*** Document text ***

Water ExtinguisherFire departments use lots of water to fight fires.  The majority of fires can be extinguished with water.  As one alert citizen pointed you a while back, water isn’t always the best choice for putting a fire out.

There are several different classes of fires, and each is extinguished a little differently.

Class A fires are the average combustibles that you would find in a dumpster or garbage can.  Wood, paper, cardboard and textiles are fuels that generate Class A fires.  Water is a great extinguishing agent for these fires.  Most people think we’re drowning the fire with water and starving it for oxygen.  That’s not really the case.  Water absorbs a tremendous amount of heat, especially as it turns to steam.  Normally you extinguish Class A fires with water by removing the heat and putting the fire out.

Class B fires involve flammable liquids like gasoline, diesel fuel, alcohol and molten plastics.  These fuels are liquids and flammable vapors are given off at the liquid surface.  It is these vapors that burn, not the liquid.  If I leave the surface of the liquid pool calm and placid, the surface area is the smallest it can be.  If I stir that liquid surface up, I increase the surface area, the amount of flammable vapors released, and the amount of fire.  That’s one reason you don’t pour water on stove-top cooking oil fires.  Almost all successful Class B extinguishment is accomplished by starving the fire for oxygen.  On your stove-top you cover the cooking pot with the lid and starve flames for oxygen.  We cover gasoline spills with foam to exclude oxygen and extinguishing the fire.

Class C fires involve electrical current and you must approach these fires carefully!  If you extinguish the fire while electricity is still supplied, the fire will re-ignite.  Furthermore, water will conduct electricity from the source to you (electrocution).  That’s why you disconnect power before fighting a Class C fire.  An ABC fire extinguisher helps as that powder won’t conduct electricity to you.

Class D fires involve combustible metals.  Not all metals look metallic.  This designation comes from chemists.  Some metals are powders or amorphous lumps.  The problem with Class D fires lies in how the metal behaves with water.  Some metals explode on contact with water (sodium).  Some will burn even hotter when you apply water (magnesium).  In some cases, water will have no effect.  Factories using combustible metals are familiar with the characteristics of their product and have fire extinguishing agents on hand that address the specific idiosyncrasies of the product being machined.

*** Information ***

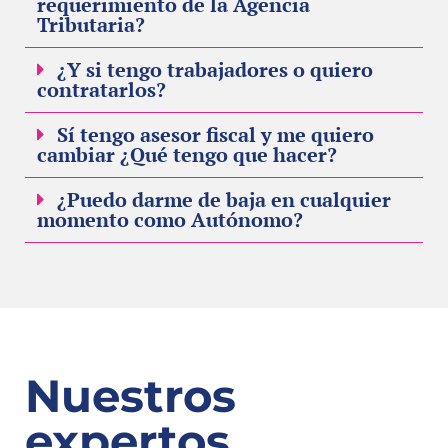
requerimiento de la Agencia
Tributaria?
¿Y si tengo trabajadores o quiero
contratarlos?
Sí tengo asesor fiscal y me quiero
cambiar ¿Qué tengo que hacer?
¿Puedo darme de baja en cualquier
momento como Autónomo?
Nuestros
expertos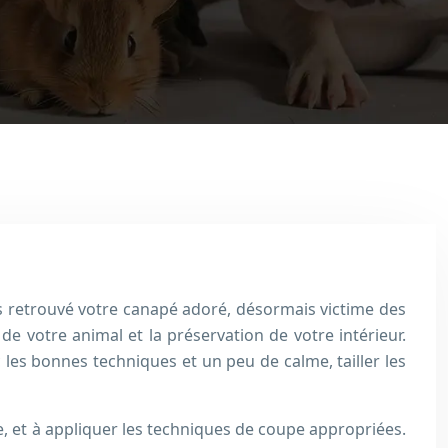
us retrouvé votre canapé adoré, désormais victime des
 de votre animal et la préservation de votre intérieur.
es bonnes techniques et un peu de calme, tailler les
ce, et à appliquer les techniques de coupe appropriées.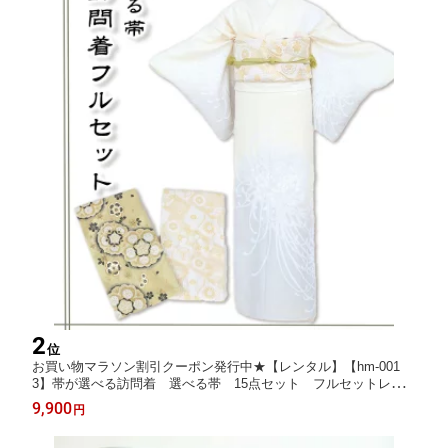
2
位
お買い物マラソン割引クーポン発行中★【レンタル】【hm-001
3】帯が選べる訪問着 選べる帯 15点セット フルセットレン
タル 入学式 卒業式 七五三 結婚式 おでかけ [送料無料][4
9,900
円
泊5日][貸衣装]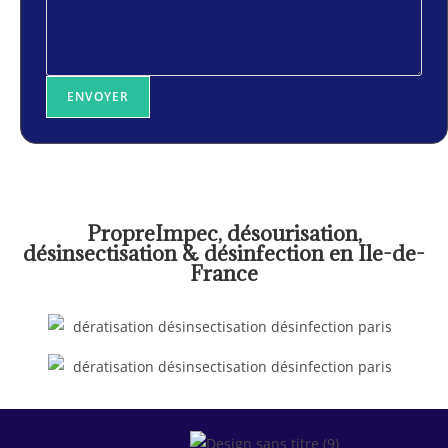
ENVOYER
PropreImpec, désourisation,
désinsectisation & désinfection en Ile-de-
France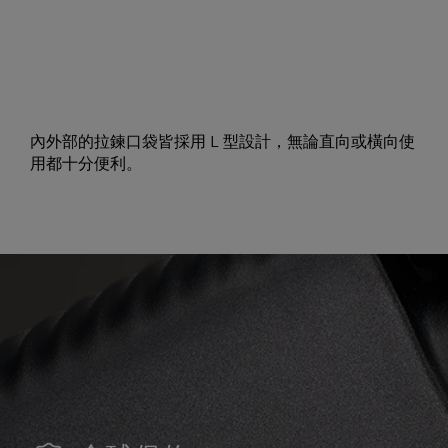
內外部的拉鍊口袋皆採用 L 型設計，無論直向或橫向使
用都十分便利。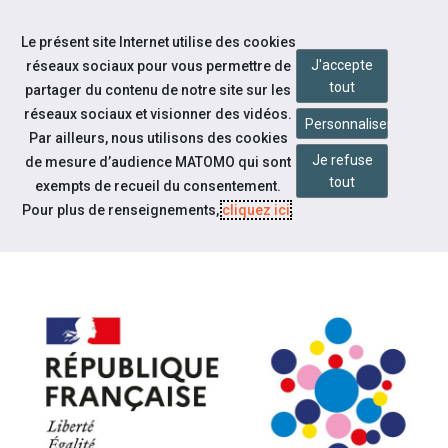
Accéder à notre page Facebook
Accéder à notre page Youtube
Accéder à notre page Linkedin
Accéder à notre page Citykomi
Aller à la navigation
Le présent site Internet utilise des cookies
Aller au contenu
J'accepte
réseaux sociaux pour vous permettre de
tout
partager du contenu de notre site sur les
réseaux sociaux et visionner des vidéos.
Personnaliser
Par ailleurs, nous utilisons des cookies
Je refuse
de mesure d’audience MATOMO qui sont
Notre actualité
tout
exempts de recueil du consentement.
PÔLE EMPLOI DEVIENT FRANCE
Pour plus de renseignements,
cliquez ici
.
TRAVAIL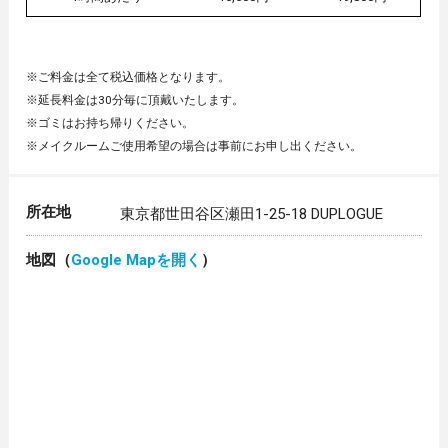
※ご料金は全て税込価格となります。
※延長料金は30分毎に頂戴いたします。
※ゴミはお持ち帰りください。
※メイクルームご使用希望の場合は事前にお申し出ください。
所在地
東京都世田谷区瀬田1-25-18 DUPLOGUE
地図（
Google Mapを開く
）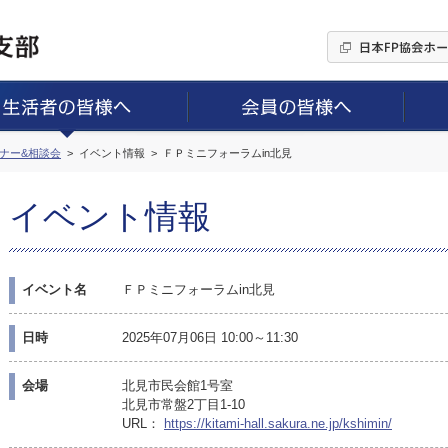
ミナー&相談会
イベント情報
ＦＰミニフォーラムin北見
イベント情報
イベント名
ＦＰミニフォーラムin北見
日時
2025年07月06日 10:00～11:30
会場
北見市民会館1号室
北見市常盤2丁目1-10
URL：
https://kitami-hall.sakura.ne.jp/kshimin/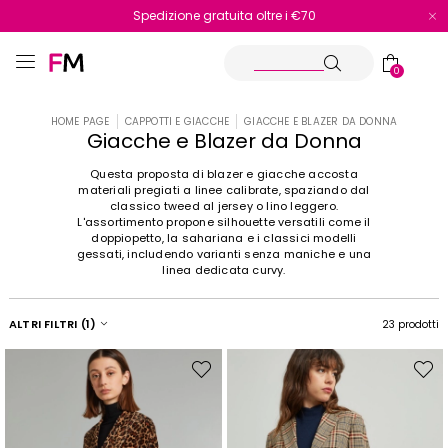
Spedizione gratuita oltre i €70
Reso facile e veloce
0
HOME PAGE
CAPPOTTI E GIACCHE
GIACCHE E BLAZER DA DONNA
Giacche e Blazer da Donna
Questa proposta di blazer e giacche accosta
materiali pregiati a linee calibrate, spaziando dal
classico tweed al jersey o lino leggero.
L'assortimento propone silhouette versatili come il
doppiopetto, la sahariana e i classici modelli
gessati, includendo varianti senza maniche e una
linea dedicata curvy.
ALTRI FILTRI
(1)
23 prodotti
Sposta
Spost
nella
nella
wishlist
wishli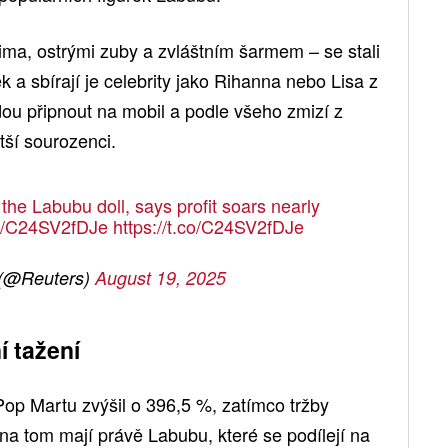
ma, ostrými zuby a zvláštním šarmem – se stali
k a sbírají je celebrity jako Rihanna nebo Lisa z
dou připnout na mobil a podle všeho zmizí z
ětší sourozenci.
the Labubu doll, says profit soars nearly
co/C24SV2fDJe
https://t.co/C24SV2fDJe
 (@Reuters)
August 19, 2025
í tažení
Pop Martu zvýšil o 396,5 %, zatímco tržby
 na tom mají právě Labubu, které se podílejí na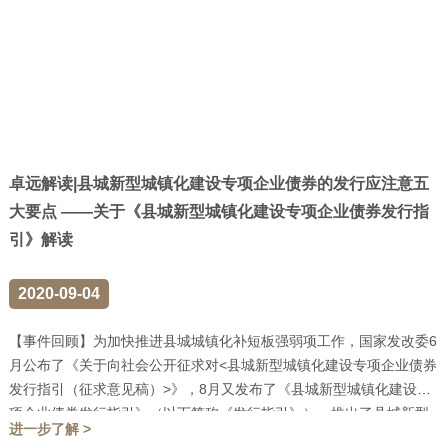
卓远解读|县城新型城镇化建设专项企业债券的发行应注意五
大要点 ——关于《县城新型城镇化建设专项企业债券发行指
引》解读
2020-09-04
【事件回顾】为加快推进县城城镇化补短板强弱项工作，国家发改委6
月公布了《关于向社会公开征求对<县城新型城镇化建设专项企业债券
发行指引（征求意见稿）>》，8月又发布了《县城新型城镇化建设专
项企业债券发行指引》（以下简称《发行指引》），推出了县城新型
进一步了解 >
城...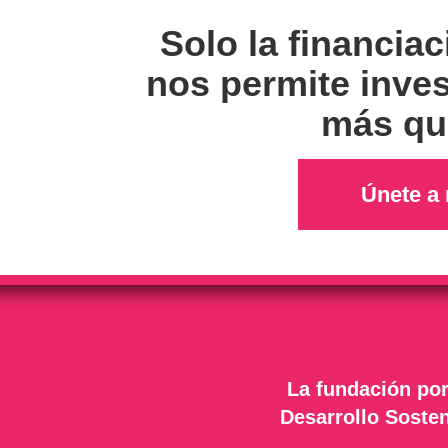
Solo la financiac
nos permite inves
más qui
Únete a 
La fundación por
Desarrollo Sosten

***

Explore the material:
a) Write out the text on fire classes between "There are several" and "the fire out.", inclusive.
b) Summarize the text on fire classes in two sentences.
c) From the text on fire classes, list every fuel it names as generating Class A fires.

Exercise responses:
a)
There are several different classes of fires, and each is extinguished a little differently.

Class A fires are the average combustibles that you would find in a dumpster or garbage can.  Wood, paper, cardboard and textiles are fuels that generate Class A fires.  Water is a great extinguishing agent for these fires.  Most people think we’re drowning the fire with water and starving it for oxygen.  That’s not really the case.  Water absorbs a tremendous amount of heat, especially as it turns to steam.  Normally you extinguish Class A fires with water by removing the heat and putting the fire out.

b) Fires fall into several classes that are extinguished differently: water works well on Class A fires of ordinary combustibles because it absorbs heat, while Class B flammable-liquid fires are put out mostly by starving them of oxygen. Class C fires involve electrical current, so power is disconnected before fighting them, and Class D fires involve combustible metals that may explode, burn hotter or show no effect when water is applied.

c)
Wood
Paper
Cardboard
Textiles